Mayor of Jaffna
- Succeeded by: None. Office dissolved.

Member of Jaffna Municipal Council

Personal details
- Died: 11 September 1998 Jaffna, Sri Lanka
- Party: Tamil United Liberation Front

= Pon Sivapalan =

Pon Sivapalan (1952 – 11 September 1998) was a Sri Lankan mayor of Jaffna, who served briefly in 1998 when he was assassinated.

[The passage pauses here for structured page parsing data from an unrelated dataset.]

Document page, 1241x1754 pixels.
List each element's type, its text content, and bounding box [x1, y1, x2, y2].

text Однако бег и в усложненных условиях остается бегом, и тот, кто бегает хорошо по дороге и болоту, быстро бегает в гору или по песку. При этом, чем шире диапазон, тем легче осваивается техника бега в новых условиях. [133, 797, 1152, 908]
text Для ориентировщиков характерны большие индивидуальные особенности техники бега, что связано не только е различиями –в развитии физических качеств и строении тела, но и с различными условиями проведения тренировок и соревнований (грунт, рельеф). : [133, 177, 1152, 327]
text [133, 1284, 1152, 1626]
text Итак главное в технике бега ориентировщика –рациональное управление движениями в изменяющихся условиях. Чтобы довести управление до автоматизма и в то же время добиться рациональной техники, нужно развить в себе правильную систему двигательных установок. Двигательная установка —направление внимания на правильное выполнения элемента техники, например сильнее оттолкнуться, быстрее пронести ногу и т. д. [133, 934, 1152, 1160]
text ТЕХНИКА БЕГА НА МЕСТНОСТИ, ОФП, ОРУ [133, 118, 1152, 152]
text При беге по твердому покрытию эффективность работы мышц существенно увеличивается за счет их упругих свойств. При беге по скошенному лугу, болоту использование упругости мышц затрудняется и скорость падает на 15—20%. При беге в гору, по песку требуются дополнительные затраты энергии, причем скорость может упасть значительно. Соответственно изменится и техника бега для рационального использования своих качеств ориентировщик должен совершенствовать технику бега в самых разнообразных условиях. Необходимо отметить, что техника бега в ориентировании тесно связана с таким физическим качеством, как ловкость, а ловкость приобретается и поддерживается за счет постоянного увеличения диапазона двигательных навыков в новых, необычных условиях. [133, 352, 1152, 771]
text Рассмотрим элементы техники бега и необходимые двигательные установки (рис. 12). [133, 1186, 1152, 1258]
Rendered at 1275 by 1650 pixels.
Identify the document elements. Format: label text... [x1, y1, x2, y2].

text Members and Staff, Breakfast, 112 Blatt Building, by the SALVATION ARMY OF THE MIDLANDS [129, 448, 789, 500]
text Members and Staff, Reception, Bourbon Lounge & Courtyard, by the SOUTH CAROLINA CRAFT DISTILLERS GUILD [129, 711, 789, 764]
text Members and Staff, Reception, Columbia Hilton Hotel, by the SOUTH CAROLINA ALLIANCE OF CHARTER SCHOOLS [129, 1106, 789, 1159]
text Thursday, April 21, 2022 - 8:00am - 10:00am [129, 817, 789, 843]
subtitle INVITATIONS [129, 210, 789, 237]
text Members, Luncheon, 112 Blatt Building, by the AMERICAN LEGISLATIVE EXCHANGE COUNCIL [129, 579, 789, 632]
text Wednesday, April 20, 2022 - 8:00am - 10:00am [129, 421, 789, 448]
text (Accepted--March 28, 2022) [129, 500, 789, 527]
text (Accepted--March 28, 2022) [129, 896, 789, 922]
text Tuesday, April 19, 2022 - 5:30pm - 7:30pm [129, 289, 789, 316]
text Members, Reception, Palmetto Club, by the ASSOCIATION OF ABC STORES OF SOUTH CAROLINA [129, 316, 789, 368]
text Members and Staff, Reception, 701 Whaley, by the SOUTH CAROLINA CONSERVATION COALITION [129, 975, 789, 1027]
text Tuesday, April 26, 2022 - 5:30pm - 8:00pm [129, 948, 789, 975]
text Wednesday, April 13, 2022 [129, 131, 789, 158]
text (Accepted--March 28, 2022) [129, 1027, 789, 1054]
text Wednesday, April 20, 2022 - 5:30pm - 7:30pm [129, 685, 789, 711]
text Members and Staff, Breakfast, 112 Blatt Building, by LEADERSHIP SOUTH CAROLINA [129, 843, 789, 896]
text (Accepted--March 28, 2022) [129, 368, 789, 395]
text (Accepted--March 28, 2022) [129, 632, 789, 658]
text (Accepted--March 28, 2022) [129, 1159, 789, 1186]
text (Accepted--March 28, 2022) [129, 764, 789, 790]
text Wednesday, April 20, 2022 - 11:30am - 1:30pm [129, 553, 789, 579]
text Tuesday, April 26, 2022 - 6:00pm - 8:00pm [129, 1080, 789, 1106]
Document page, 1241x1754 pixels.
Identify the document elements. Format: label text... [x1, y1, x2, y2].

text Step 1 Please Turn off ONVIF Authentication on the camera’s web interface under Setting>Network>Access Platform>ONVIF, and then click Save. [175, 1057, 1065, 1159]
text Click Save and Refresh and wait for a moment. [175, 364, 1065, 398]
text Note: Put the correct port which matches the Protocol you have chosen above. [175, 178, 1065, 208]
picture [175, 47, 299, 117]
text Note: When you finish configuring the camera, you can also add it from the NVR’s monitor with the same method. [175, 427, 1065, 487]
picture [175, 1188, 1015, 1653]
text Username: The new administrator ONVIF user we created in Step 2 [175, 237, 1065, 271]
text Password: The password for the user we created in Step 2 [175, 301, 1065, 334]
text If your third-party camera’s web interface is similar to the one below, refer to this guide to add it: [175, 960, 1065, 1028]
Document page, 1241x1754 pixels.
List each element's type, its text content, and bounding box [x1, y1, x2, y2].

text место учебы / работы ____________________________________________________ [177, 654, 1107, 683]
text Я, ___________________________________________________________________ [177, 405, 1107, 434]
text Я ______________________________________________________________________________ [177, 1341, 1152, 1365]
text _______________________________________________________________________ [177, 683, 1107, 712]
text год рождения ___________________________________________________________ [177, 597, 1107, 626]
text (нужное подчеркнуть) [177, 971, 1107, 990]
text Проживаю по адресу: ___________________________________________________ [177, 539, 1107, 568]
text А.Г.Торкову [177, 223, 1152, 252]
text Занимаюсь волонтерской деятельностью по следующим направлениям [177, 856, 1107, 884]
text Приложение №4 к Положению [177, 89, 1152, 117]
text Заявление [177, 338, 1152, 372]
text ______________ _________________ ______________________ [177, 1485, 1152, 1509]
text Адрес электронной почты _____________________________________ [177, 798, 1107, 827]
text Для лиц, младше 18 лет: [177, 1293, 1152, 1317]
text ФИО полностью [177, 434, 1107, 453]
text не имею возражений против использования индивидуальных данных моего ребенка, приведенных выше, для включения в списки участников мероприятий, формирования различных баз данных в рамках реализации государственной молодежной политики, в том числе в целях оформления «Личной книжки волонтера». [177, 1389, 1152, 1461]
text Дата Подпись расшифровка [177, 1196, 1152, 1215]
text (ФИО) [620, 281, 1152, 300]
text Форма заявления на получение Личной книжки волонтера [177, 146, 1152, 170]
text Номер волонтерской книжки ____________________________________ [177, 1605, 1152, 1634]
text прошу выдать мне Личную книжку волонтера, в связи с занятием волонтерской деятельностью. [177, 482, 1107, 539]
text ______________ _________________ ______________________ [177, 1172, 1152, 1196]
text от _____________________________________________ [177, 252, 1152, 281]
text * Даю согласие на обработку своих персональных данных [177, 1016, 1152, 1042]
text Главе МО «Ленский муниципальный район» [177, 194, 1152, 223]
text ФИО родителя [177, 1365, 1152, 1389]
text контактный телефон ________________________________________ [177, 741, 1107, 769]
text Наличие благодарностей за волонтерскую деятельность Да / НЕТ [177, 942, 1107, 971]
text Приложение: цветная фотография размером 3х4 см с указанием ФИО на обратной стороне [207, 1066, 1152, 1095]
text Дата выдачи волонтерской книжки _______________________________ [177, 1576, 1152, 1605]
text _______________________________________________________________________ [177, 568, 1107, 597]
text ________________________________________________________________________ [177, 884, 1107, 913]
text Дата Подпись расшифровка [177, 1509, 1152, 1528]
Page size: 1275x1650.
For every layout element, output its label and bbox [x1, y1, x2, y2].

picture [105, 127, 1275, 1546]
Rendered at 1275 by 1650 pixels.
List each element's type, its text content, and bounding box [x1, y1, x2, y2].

Sivapalan succeeded Sarojini Yogeswaran as mayor of Jaffna after she was assassinated in 1998 by the LTTE. Like Yogeswaran, Sivapalan belonged to the Tamil United Liberation Front. He too was assassinated, on 11 September 1998, when a mine exploded in the Jaffna city council chambers with Sri Lanka Army Jaffna town commander, Brigadier Susantha Mendis and his Principal Staff Officer (PSO), Captain Ramanayaka and Senior Superintendent of Police in charge of Jaffna Division, Chandra Perera. Later it was identified as a Claymore bomb attack and the LTTE was believed to be responsible. Following Sivapalan's death, the Jaffna mayoral office had been officially dissolved and has remained under the purview of the Government Agent of the Jaffna district.